Pull every line of the entries that has the word "Kazakhstan".

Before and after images
--- START ---

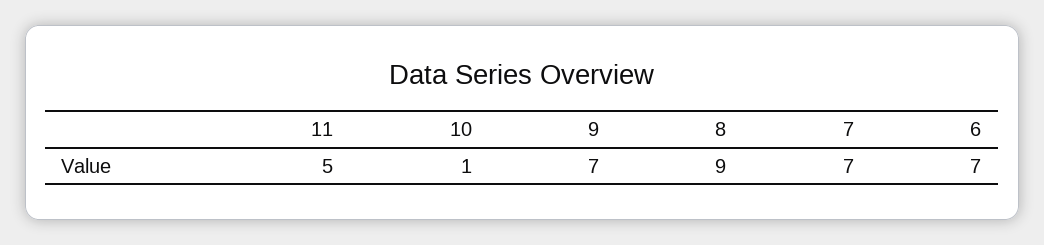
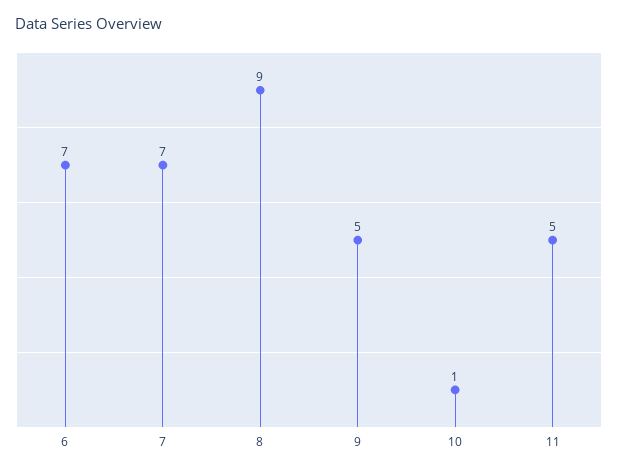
9: 7 -> 5

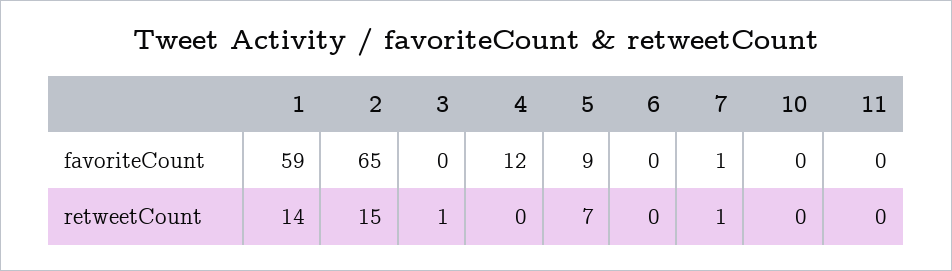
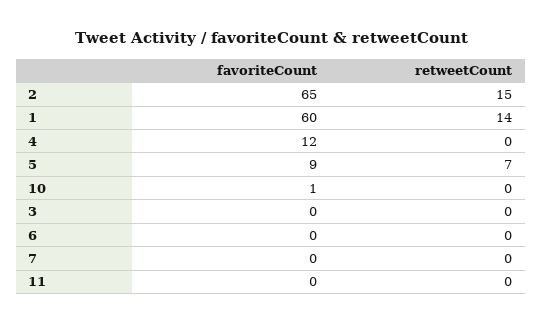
1, favoriteCount: 59 -> 60
7, favoriteCount: 1 -> 0
10, favoriteCount: 0 -> 1
3, retweetCount: 1 -> 0
7, retweetCount: 1 -> 0

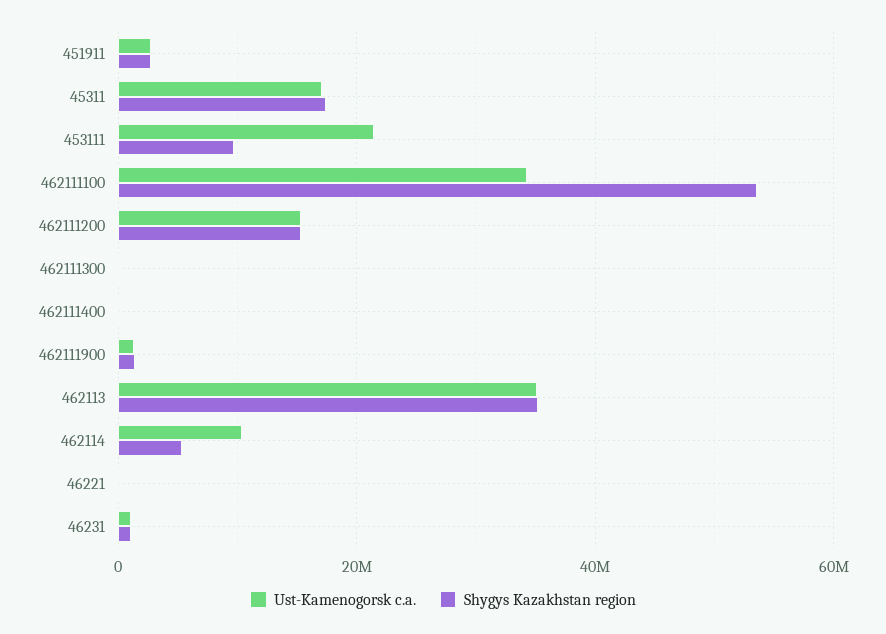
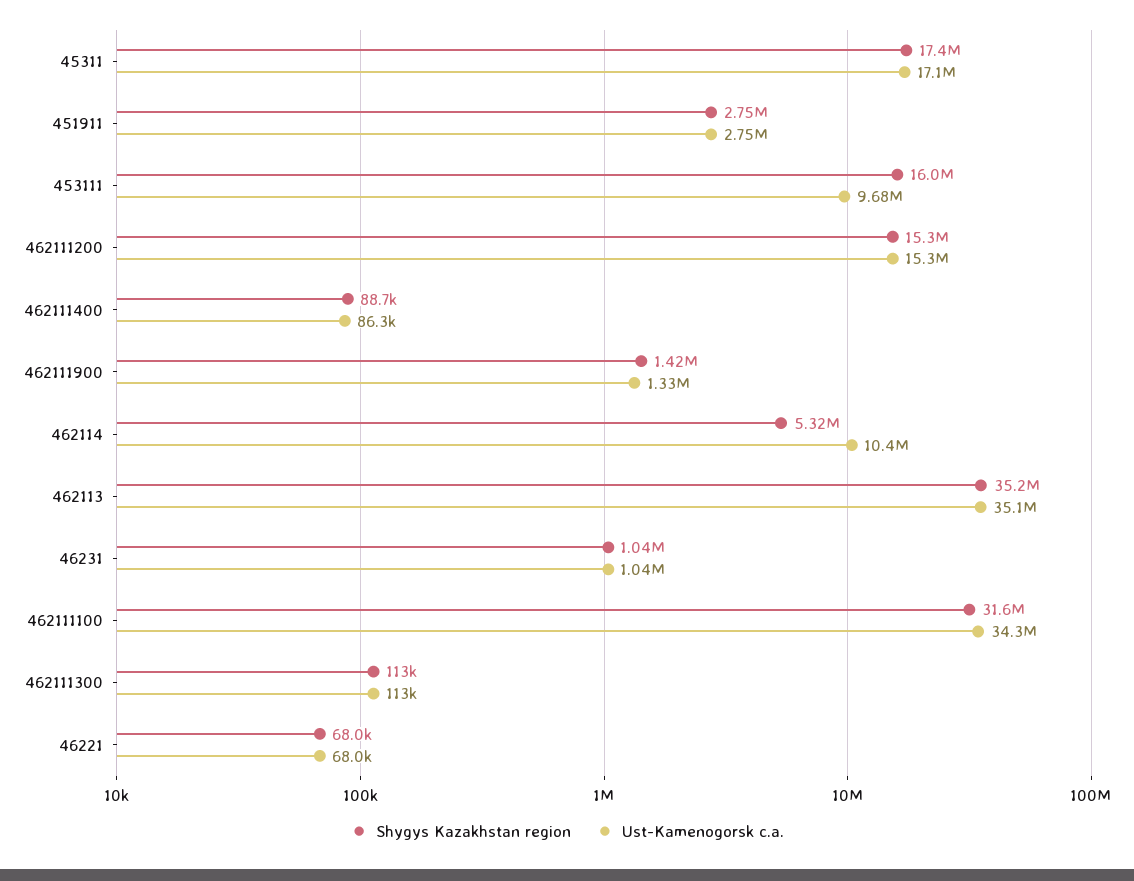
Ust-Kamenogorsk c.a., 453111: 22000000 -> 9680000
Shygys Kazakhstan region, 453111: 10000000 -> 16000000
Shygys Kazakhstan region, 462111100: 54000000 -> 31600000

--- END ---

Exercise answer ->
Shygys Kazakhstan region, 453111: 10000000 -> 16000000
Shygys Kazakhstan region, 462111100: 54000000 -> 31600000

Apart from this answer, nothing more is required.